TEXT PROVIDED:
Should musicians use them?

Volume 119, No. 7July, 2019

Dr. Don Greene

bottle of pills

I’ve been fortunate in my career to counsel musicians and athletes on how to do their best under extreme pressure and achieve peak performances at the right time. One thing I focus on is learning how to control and channel performance energy. While the mental training for athletes and musicians is similar, the ultimate results are more apparent and quantifiable with Olympians than with performing artists. It is difficult to objectively measure a peak performance in the arts and it is unclear exactly how music performance is affected by beta blockers, which is the topic of this month’s column.

In Olympic events, peak performances can be accurately measured, rather than subjectively judged, as at an audition. Whether it’s the 200 meter butterfly, the high jump, or the 100 meter hurdles, a new record is soon posted for all the world to see. Oftentimes when a new Olympic record is set, a world record has also been achieved. Athletes compete year-round in regional championships, nationals, Olympic festivals, Pan Am Games, World University games, and more. They’re always trying to do their best. So why do these athletes set so many new records only every four years at the Olympics?

In my view, it’s because U.S. Olympic teams have sports psychologists teach athletes how to make adrenaline work for them. Olympic athletes learn exactly how to channel extreme levels of performance energy when they’re feeling the immense pressure of the whole world watching them. Musicians however, are usually encouraged to play their best “in spite of” nervous energy, instead of being taught how to use the extra pressure.

In a 2012 study at University of Paderborn in Germany, 30 percent of the orchestra members who were surveyed said that they suffered from stage fright. More than 13 percent of the musicians described their anxiety as severe. A study of 74 gifted adolescent musicians, published in 2013, found that one-third of the group was “distinctly handicapped by their anxiety.”

Unfortunately, in the face of normal performance anxiety, many performing artists turn to beta blockers like Inderal, Propranolol, Metoprolol and Levatol. In 1987, a formal study on stage fright was conducted with 2,000 professional musicians from the 51 largest orchestras in the United States. More than 27 percent of those musicians used beta blockers for their nerves at least once, if not more often. Of those, 70 percent said that they had not gotten prescriptions for the drugs.

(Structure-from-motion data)
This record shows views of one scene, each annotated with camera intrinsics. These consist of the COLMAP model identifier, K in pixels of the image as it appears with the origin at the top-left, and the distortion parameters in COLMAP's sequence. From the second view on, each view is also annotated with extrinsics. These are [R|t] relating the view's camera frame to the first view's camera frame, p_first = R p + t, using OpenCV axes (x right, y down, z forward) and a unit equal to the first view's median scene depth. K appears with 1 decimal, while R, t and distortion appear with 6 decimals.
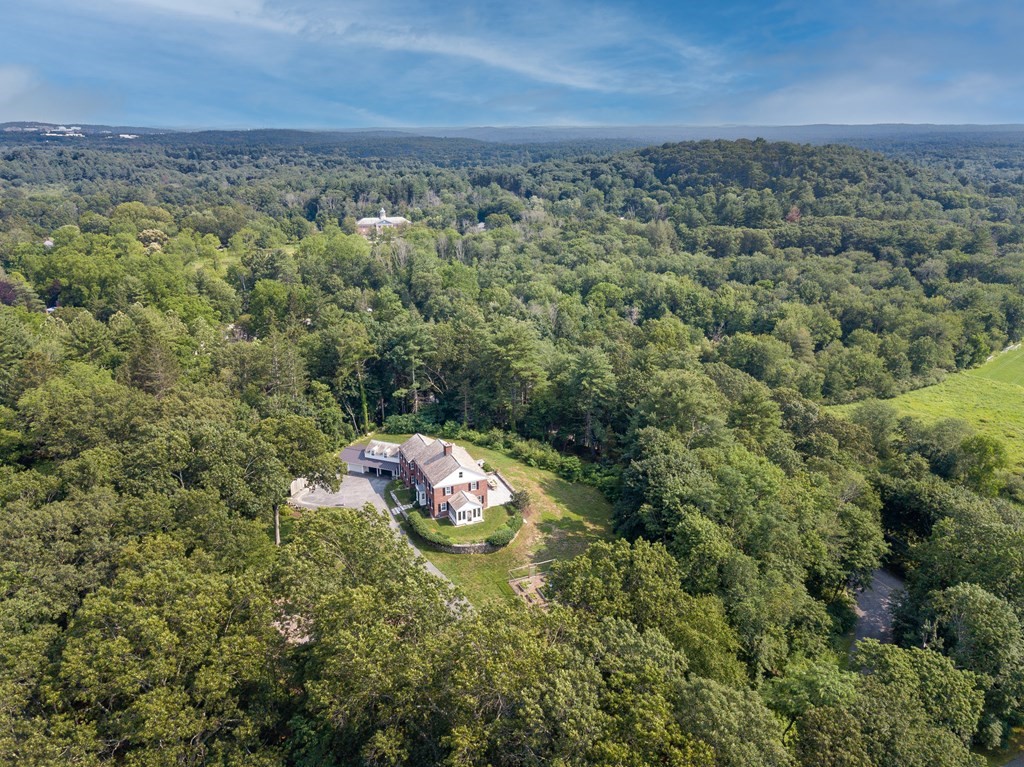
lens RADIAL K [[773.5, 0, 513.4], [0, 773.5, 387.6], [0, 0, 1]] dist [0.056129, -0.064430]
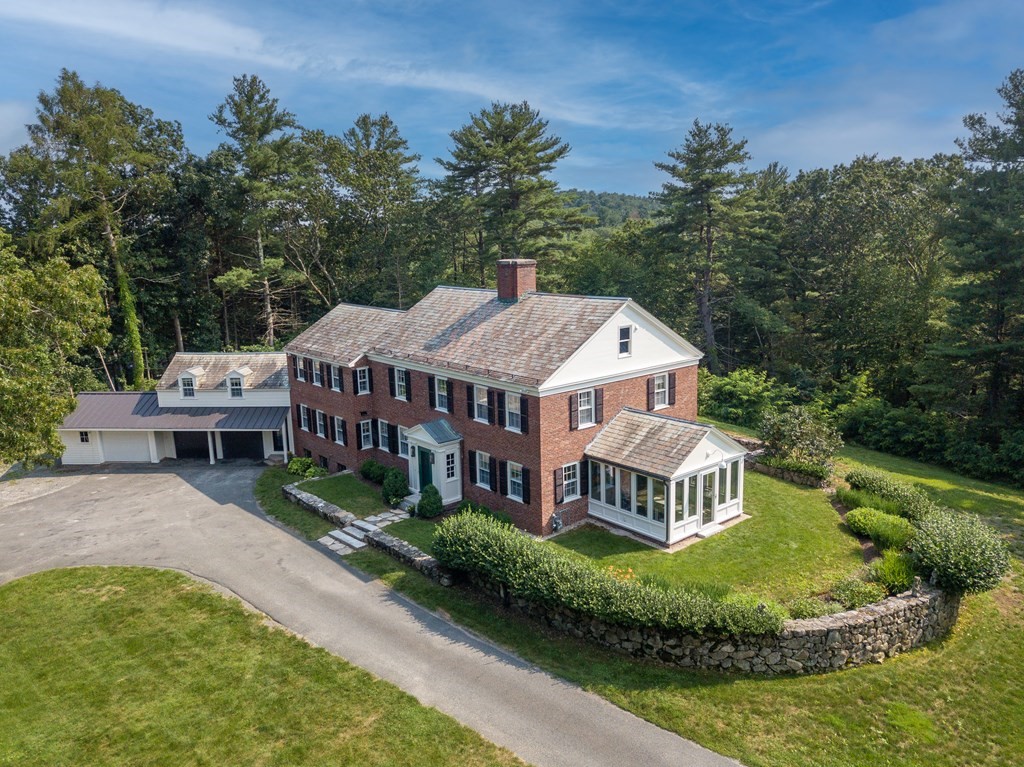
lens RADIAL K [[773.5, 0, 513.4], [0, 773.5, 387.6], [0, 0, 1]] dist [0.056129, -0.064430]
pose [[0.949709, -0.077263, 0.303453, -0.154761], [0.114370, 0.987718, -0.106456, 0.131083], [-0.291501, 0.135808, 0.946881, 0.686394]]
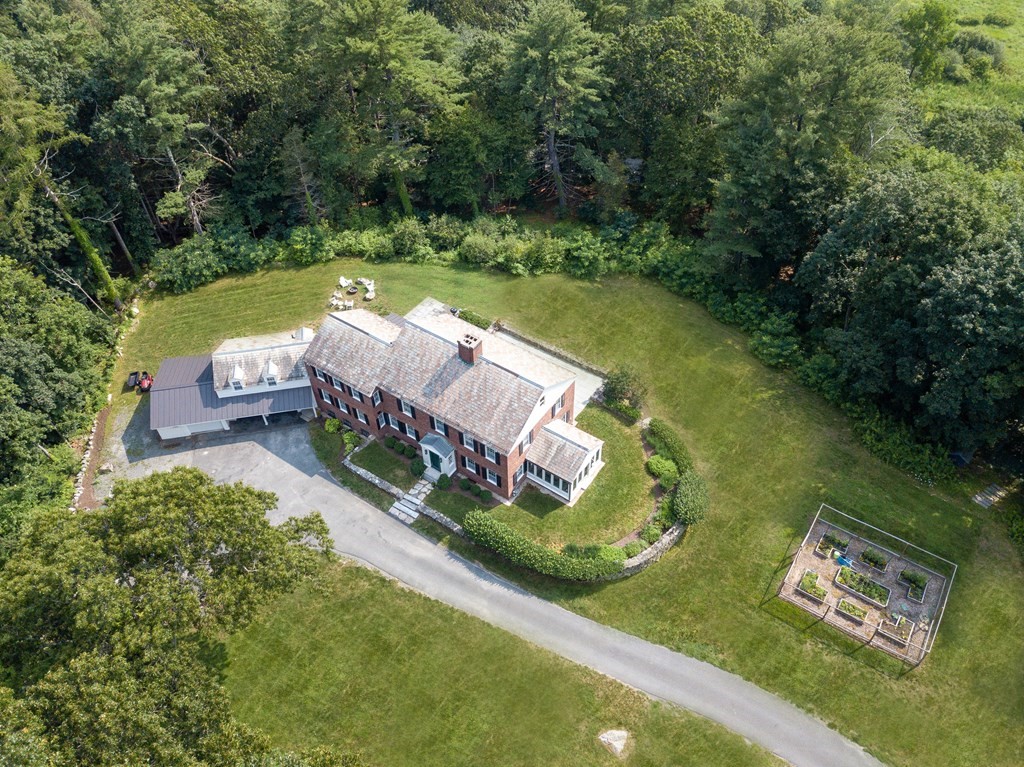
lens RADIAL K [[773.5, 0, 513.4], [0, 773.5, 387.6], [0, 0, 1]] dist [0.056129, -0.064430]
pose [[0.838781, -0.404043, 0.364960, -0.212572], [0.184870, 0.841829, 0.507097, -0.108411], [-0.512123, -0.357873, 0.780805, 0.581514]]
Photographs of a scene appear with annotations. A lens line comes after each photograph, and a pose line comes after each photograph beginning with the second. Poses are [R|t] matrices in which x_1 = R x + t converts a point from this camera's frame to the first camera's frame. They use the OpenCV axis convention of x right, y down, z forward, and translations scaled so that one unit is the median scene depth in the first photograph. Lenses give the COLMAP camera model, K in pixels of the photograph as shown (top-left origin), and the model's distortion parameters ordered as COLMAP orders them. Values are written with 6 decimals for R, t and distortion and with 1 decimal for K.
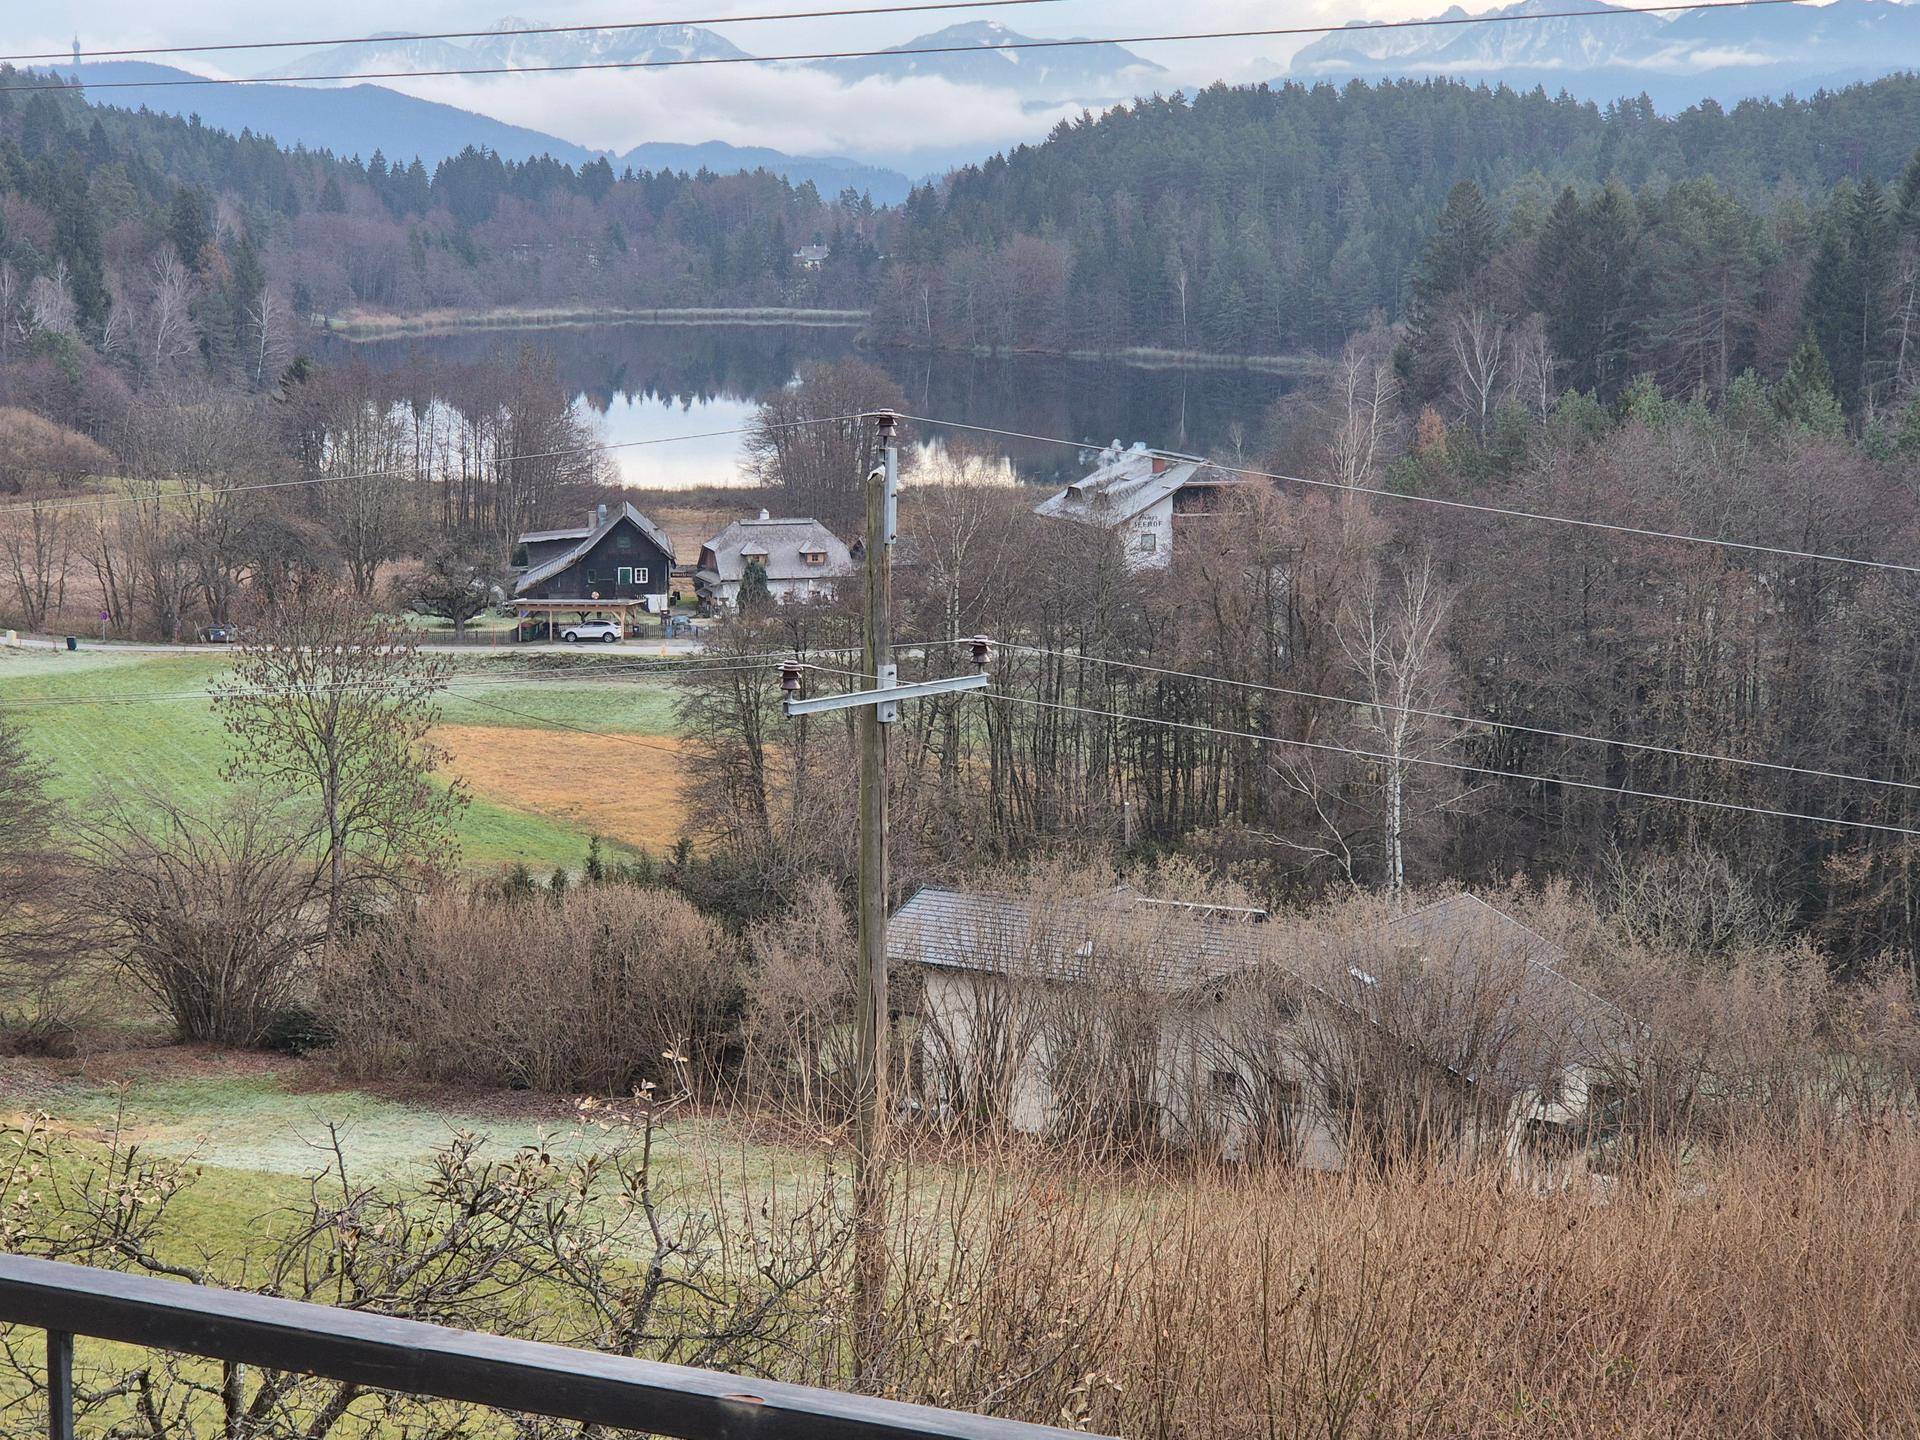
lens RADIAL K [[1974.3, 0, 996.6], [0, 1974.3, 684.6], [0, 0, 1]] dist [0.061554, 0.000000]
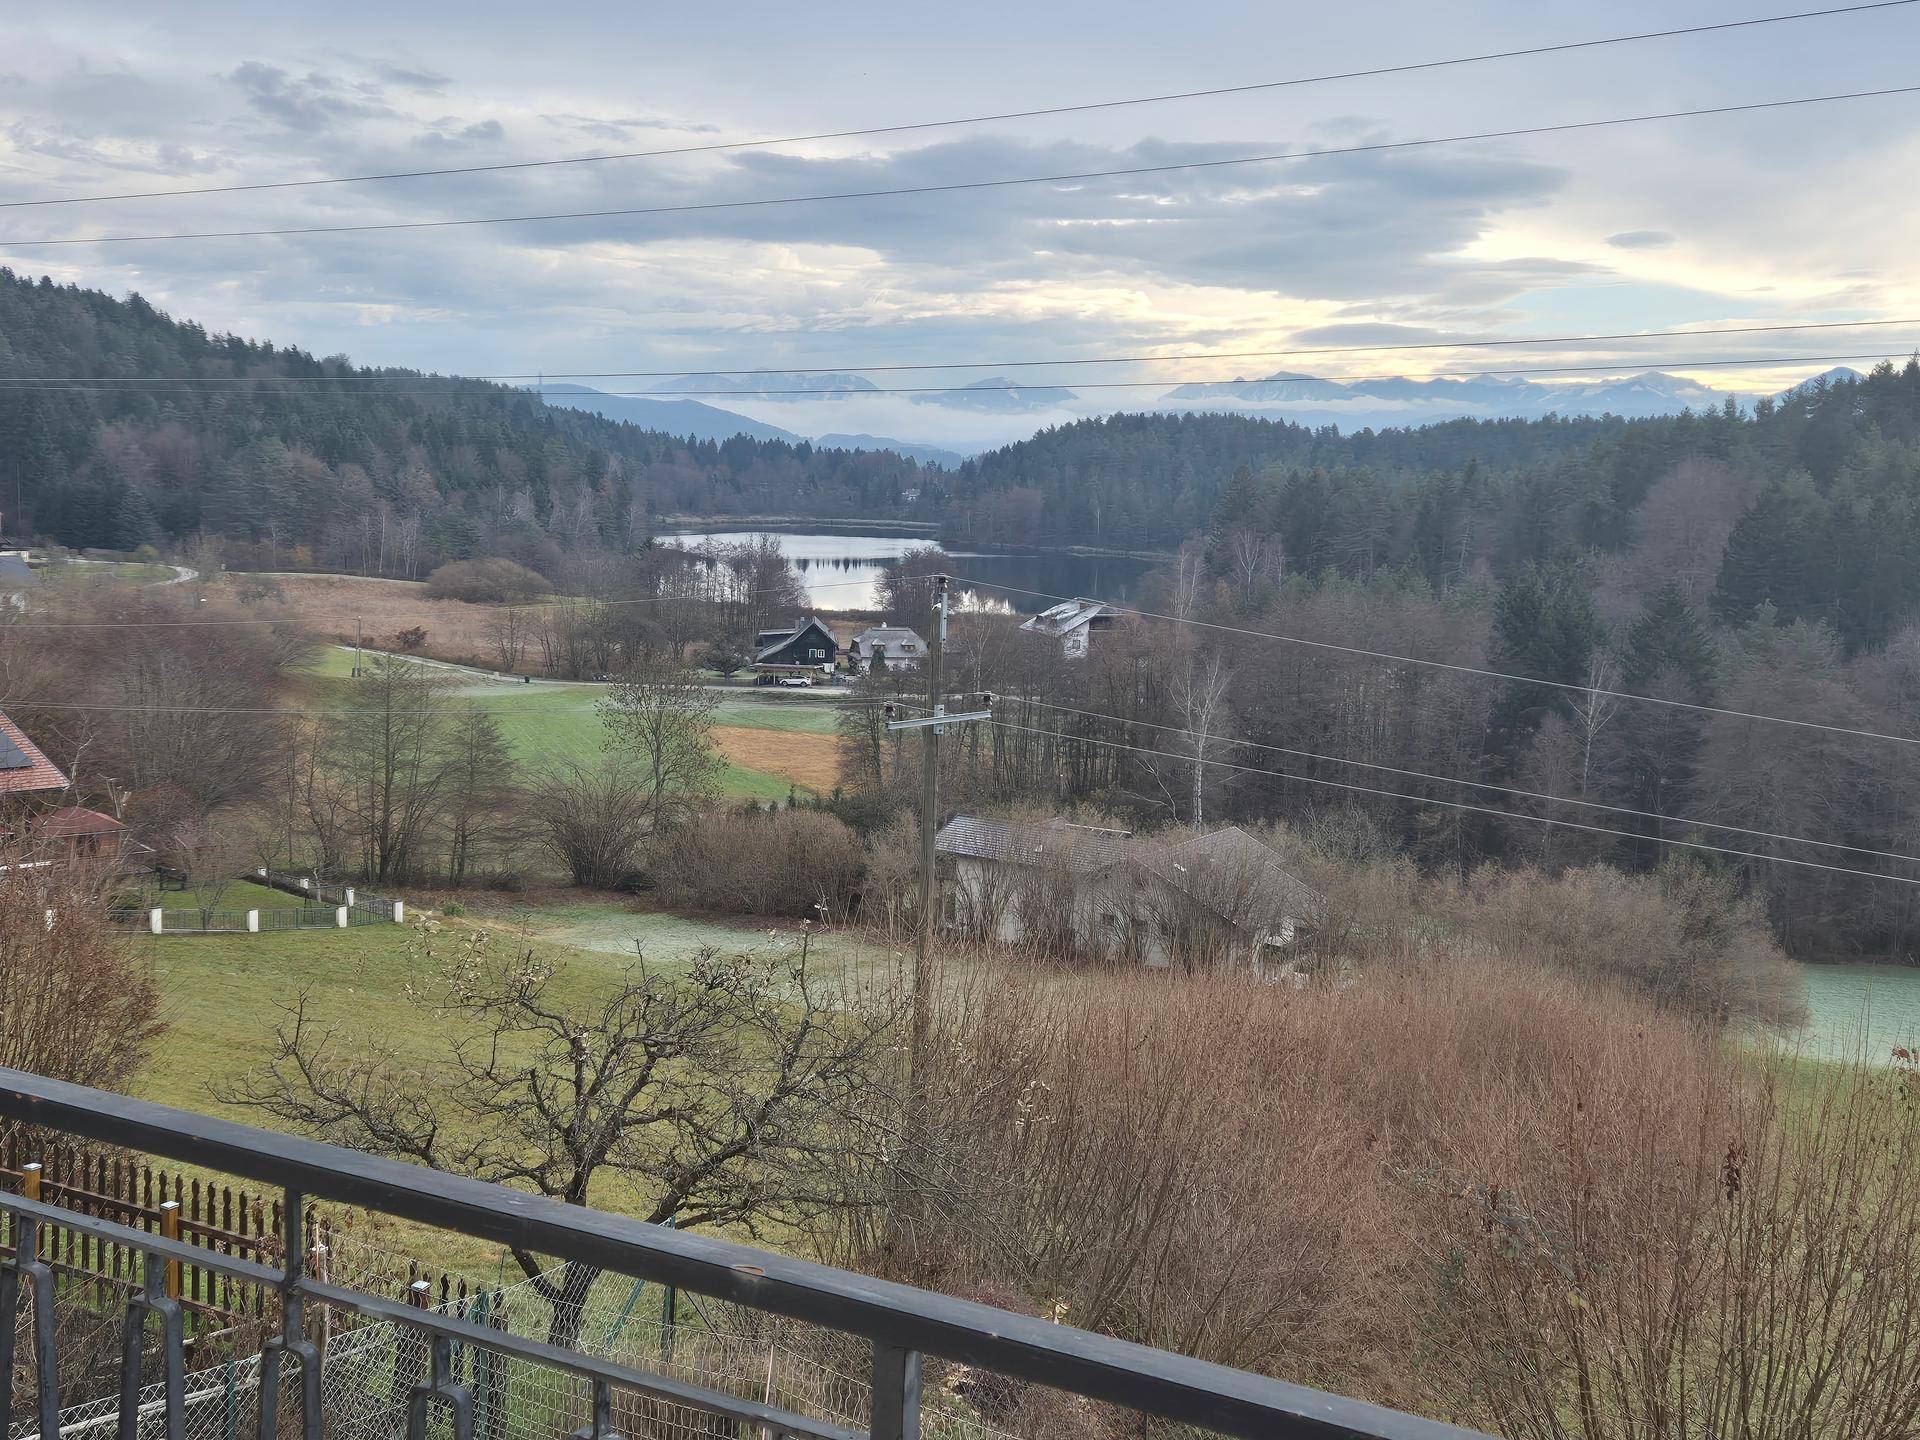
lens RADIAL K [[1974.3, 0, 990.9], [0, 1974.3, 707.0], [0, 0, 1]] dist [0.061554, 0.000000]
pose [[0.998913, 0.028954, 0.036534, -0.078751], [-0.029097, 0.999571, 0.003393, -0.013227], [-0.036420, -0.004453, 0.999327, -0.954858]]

PROBLEM TO WORK ON: Please continue the article on musicians and beta blockers from its final sentence, writing what comes next.

FINAL ANSWER:
John Beder recently directed a documentary on performance anxiety called “Composed.” He surveyed over 5,000 classical musicians and found that 72 percent of the musicians in his study use or had used beta blockers.

In my own informal survey a few months ago on Facebook with more than 500 performing artist respondents, I found that 40 percent of them experienced nerves every time they perform. At least 56 percent of the experienced performers indicated that they felt anxiety on some occasions when they performed. Of that 56 percent, more than 20 percent stated they found beta blockers helpful in dealing with their performance anxiety.

What are beta blockers?

Beta blockers are a category of prescription heart medications that are used to lower blood pressure, heart rate and blood flow. They are also used to decrease the physiological symptoms of the fight-or-flight response. These drugs prevent or block the adrenal glands’ stress hormones (adrenaline and noradrenaline) from attaching to the sympathetic nervous system’s beta receptors. These receptors get activated by fear, anxiety, or panic. Once the beta receptors are blocked by the drug, the heart rate begins to slow down.

Beta blockers also prevent the kidneys from producing a hormone called angiotensin. Without this hormone in the system, there is a resulting drop in blood pressure and blood flow. Beta blockers are specifically used to treat cardiovascular conditions like irregular heartbeat, angina, atrial fibrillation, and congestive heart failure, as well as hyperthyroidism, chest pains, and glaucoma. They are not intended as the primary treatment for anxiety, but physicians prescribe beta blockers “off-label,” meaning that the drugs are not officially approved for use for anxiety by the FDA, but are prescribed anyway. The result of decreased heart rate, blood pressure, and blood flow give the performer a sense of calm and security. Beta blockers are often obtained from alternate sources, like friends and colleagues.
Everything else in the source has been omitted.